As a sole trader I want to take on a first employee, but want to guard against a drop in business activity. Is offering a “zero hours” contract a possible answer and what are the implications?
A zero hour’s contract is a normal contract of employment except for the “Hours of work” box. Readers may recall a lot of activity in the press in early 1997 about a fast food chain which was making employees clock off and wait, in the staff canteen, to be called back to clock on again for work, once customers entered the premises. It meant that someone could have been present at work and available for work for eight hours but receive considerably less than eight hours’ pay for the shift. The Labour Party made much of this in their manifesto, that they would ban zero hours contracts, because of these perceived abuses, if they were elected.
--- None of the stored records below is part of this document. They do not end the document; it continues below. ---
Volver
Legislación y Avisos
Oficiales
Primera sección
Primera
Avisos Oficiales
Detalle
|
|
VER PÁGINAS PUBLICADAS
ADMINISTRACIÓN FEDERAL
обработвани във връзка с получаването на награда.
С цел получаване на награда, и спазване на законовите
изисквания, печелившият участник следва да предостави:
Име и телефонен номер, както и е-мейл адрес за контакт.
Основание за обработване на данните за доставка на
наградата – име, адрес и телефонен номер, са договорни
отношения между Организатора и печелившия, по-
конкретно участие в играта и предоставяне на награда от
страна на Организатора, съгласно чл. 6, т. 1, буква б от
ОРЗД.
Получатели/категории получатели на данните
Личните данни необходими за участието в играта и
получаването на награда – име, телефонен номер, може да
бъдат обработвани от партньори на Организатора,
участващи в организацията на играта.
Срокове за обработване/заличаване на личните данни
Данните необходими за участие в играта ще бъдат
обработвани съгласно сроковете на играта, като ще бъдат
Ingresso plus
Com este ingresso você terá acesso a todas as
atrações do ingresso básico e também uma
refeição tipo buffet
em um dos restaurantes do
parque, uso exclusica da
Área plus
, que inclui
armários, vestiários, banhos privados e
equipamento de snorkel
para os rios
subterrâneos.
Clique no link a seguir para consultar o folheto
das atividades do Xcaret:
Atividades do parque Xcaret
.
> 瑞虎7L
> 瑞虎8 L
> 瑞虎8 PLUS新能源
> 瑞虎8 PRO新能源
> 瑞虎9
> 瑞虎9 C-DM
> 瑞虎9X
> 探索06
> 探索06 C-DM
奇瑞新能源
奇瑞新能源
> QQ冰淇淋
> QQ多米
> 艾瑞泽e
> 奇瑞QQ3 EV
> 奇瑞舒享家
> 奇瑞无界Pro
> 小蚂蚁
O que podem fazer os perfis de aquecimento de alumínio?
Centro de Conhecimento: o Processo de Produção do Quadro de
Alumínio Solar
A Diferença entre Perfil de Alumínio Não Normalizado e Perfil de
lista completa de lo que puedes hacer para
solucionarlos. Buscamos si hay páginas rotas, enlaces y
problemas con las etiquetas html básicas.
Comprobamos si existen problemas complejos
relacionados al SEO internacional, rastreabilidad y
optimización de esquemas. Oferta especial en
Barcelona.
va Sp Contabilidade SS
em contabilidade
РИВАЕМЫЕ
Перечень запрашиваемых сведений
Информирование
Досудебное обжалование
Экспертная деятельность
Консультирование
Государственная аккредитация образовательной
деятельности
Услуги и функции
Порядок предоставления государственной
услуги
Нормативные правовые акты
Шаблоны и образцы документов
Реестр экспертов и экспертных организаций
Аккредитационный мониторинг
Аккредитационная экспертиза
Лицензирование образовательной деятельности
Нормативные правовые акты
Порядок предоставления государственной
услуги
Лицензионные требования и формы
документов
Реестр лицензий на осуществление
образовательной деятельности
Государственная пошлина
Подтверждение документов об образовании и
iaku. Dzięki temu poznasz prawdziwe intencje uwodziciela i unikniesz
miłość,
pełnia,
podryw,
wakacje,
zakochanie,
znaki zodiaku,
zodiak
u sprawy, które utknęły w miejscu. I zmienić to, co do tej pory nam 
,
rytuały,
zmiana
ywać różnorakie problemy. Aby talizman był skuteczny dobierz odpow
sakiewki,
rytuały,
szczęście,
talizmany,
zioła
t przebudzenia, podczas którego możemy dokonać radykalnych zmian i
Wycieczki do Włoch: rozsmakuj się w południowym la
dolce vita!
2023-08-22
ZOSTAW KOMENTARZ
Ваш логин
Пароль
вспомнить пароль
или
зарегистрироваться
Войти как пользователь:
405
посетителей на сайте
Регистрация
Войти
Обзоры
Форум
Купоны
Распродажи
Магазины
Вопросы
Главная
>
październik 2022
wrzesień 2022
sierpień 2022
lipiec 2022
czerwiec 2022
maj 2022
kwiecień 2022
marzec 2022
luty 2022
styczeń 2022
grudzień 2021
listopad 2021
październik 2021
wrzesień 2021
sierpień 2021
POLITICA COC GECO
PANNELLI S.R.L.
They were elected, as you will be aware, but they have not banned zero hour’s contracts. It was not possible to do so because there are so many genuine situations, in employment relationships, where the amount of work available is largely outside the employer’s control. Therefore zero hours contracts are still perfectly legal. The abuses referred to above have been eliminated through a clause in the Minimum Wage Act 1998.
The single biggest issue arising out of zero hours contracts is the uncertainty of earnings it poses for the potential employee – would you accept a job where the boss offers (say) £7 per hour but “I can’t say what the hours would be!” Clearly there are some people who would accept that – if you can find them! You might wish to consider if you can afford to offer guaranteed minimum hours of (?) for the first few weeks/months of employment to provide some security for the new employee. Whether you can or not is obviously a decision for you but what you should do is be open and realistic regarding the situation – do not promise numbers of hours that you know you will never be in a position to offer.
The reality of the situation should be set-out in writing preferably in the contract of employment or the job offer letter or both.